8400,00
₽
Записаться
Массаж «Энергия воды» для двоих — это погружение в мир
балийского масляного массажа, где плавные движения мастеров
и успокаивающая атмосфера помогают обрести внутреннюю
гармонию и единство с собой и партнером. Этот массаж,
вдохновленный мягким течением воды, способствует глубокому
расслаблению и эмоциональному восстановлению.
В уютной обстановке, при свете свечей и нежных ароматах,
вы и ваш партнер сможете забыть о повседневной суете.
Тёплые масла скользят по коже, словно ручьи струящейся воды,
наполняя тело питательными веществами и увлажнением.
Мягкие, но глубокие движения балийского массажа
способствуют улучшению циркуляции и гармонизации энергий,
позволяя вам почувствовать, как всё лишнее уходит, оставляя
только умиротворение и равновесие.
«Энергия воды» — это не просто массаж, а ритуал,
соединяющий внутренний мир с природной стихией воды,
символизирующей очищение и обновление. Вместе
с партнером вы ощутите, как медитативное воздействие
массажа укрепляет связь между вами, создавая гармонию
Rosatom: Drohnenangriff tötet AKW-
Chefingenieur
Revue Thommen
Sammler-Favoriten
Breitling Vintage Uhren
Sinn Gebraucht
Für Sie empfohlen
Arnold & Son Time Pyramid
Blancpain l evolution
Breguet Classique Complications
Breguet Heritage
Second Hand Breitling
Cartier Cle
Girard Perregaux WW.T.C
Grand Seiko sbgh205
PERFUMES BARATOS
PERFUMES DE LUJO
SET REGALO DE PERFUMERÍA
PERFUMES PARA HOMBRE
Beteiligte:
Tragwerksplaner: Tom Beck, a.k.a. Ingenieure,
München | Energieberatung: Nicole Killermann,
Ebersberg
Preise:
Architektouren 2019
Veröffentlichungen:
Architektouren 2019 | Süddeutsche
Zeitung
------------
▶ **TASK ITEM**
Render everything from the start of the data down to and including the line that contains "В уютной обстановке, при" as a numbered list, leaving out any blank lines.

▶ **TASK SOLUTION**
1. 8400,00
2. ₽
3. Записаться
4. Массаж «Энергия воды» для двоих — это погружение в мир
5. балийского масляного массажа, где плавные движения мастеров
6. и успокаивающая атмосфера помогают обрести внутреннюю
7. гармонию и единство с собой и партнером. Этот массаж,
8. вдохновленный мягким течением воды, способствует глубокому
9. расслаблению и эмоциональному восстановлению.
10. В уютной обстановке, при свете свечей и нежных ароматах,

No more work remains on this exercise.